Repeated similar panics on -STABLE

Sun Apr 20 01:16:29 PDT 2003

On 20 Apr, Dmitry Sivachenko wrote:
> On Sat, Apr 19, 2003 at 03:15:20PM -0700, Don Lewis wrote:
>> Dmitry,
>> 
>> If you still have the core and kernel files, I'd appreciate it if you
>> could point gdb at them and print the following stuff from the malloc()
>> stack frame.
>> 
>> 	indx
>> 	&bucket[0]
>> 	kbp
>> 	*kpb
>> 	allocsize
>> 	npg
>> 	cp
>> 	freep
>> 	*freep
>> 	va
>> 
> 
> In backtrace I posted malloc was called twice.  Since I am not sure
> which one you are interested in, I am sending these values for both.

The second one, which is where the first trap occurred.

> (kgdb) up 6
> #6  0xc015daff in malloc (size=128, type=0xc02aca60, flags=2)
>     at /mnt/se3/releng_4/src/sys/kern/kern_malloc.c:243
> 243             va = kbp->kb_next;
> (kgdb) p indx
> $1 = 7
> (kgdb) p &bucket[0]
> $2 = (struct kmembuckets *) 0xc02bcee0
> (kgdb) p kbp
> $3 = (struct kmembuckets *) 0x5cdd8000
> (kgdb) p *kpb

> No symbol "kpb" in current context.
> (kgdb) p *kbp
> Cannot access memory at address 0x5cdd8000.
> (kgdb) p allocsize
> $4 = -730301488
> (kgdb) p npg
> $5 = 0
> (kgdb) p cp
> $6 = 0x0
> (kgdb) p freep
> $7 = (struct freelist *) 0x0
> (kgdb) p va
> $8 = 0x5cdd8000 <Address 0x5cdd8000 out of bounds>
> (kgdb)
> 
> 
> (kgdb) up 16
> #22 0xc015daff in malloc (size=72, type=0xc029fee0, flags=0)
>     at /mnt/se3/releng_4/src/sys/kern/kern_malloc.c:243
> 243             va = kbp->kb_next;
> (kgdb) p indx
> $9 = 7
> (kgdb) p &bucket[0]
> $10 = (struct kmembuckets *) 0xc02bcee0
> (kgdb) p kbp
> $11 = (struct kmembuckets *) 0x5cdd8000

That's not good ... if index is 7, and sizeof struct kmembuckets is 36,
I believe that
	kbp = &bucket[indx];
should assign 0xc02bcfdc to kbp.  It looks like kbp might be getting
stomped on somehow.

> (kgdb) p *kbp
> Cannot access memory at address 0x5cdd8000.

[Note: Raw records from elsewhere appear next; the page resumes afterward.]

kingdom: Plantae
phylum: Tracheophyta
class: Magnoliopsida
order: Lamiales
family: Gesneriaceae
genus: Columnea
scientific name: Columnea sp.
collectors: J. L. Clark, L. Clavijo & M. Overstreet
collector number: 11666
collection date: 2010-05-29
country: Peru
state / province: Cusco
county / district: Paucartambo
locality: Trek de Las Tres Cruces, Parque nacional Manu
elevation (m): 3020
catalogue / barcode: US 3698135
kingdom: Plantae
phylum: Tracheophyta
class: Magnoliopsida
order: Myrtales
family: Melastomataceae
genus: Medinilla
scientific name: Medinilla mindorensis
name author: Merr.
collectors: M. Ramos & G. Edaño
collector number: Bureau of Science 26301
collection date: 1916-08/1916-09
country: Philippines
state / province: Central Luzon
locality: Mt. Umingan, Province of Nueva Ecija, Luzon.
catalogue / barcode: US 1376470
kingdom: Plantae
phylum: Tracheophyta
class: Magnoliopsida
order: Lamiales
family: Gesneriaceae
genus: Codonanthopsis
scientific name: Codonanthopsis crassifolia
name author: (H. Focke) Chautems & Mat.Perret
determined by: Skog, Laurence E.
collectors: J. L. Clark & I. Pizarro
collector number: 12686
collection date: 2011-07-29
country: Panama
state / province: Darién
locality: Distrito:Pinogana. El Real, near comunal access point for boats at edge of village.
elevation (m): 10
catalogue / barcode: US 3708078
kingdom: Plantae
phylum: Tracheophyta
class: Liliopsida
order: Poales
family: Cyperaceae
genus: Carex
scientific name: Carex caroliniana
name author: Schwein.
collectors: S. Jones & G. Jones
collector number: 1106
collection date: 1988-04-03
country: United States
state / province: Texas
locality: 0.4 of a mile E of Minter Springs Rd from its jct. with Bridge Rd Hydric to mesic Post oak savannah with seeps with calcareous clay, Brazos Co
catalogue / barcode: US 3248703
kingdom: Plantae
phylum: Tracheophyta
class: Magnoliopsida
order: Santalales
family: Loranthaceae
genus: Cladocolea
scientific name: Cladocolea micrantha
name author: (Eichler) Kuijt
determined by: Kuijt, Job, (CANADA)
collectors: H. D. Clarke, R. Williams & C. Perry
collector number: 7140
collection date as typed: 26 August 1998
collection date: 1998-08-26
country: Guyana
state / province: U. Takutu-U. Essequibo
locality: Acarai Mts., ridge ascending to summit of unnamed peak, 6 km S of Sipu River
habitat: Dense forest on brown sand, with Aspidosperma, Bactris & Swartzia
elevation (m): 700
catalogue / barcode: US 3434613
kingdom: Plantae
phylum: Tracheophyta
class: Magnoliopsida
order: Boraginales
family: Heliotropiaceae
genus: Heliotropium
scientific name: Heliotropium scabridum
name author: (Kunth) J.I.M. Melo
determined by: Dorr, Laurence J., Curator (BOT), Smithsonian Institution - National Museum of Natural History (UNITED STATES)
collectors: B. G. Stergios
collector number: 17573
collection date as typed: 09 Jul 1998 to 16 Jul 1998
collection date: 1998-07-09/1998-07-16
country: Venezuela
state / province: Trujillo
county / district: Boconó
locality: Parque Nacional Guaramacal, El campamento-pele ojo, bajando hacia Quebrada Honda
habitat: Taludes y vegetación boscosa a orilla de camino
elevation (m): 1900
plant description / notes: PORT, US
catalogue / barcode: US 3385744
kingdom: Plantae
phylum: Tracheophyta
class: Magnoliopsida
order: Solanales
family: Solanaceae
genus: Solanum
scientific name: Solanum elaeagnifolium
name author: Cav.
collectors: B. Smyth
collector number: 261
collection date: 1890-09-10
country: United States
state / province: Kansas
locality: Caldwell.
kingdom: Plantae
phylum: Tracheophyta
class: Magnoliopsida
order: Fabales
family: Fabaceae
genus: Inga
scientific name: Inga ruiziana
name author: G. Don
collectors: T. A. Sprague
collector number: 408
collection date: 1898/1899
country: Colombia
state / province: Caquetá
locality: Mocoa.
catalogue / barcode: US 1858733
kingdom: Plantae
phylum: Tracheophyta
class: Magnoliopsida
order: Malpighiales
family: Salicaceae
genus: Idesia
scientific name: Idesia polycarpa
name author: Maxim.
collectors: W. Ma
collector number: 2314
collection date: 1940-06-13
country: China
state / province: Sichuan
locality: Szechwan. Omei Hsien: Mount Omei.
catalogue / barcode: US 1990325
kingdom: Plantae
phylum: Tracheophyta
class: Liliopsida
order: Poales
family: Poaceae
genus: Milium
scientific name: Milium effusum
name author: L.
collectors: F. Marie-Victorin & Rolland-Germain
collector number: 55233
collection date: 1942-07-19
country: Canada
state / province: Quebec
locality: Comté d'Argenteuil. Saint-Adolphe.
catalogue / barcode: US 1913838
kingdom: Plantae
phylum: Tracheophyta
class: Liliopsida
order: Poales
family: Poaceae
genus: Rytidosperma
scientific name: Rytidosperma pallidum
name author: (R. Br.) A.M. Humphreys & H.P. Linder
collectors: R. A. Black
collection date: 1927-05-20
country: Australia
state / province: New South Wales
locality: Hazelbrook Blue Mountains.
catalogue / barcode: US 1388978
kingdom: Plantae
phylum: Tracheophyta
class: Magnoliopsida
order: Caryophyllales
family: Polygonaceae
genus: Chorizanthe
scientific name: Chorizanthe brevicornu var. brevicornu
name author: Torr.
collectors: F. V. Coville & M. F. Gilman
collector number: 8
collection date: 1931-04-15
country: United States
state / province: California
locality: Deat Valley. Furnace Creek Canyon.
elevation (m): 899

Yeah, kbp is pointing at a non-existent memory location.

> (kgdb) p allocsize
> $12 = -349729108
> (kgdb) p npg
> $13 = 0

Since allocsize is is garbage that doesn't show any relationship to
size, and since npg isn't consistent with either size of allocsize, it
looks to me like kbp->kb_next is initially non-NULL, so we're not
executing the "if" block.

        if (kbp->kb_next == NULL) {
                kbp->kb_last = NULL;
                if (size > MAXALLOCSAVE)
                        allocsize = roundup(size, PAGE_SIZE);
                else
                        allocsize = 1 << indx;
                npg = btoc(allocsize);
                va = (caddr_t) kmem_malloc(kmem_map, (vm_size_t)ctob(npg), flags
);

The other possibility is that these are also getting smashed somehow.

> (kgdb) p cp
> $14 = 0x0
> (kgdb) p freep
> $15 = (struct freelist *) 0x0

If we don't get into the "if" block, these will contain leftover
garbages from the stack.

> (kgdb) p va
> $16 = 0x5cdd8000 <Address 0x5cdd8000 out of bounds>

Interesting ... how does va get the same value as kbp?  Is it coming
from the
	va = (caddr_t) kmem_malloc()
assignment in the "if" block that we don't think we're executing, or the
	va = kbp->kb_next;
assignment that is causing the panic?

If kbp is pointing to a non-existent page, why does Terry's patch seem
to fix the problem for you?

I wonder if things are getting further munged after the trap occurs?
That would make it more difficult to track down the problem from the
core file.

Something else of interest to print is
	bucket[7]
bucket[7].kb_next and bucket[7].kb_last might shed some light.

Something interesting is that the fault address, and the values of va
and kbp are the same in both stack frames ...

One other question ... is your kernel compiled with INVARIANTS?  That
changes the definition of struct freelist.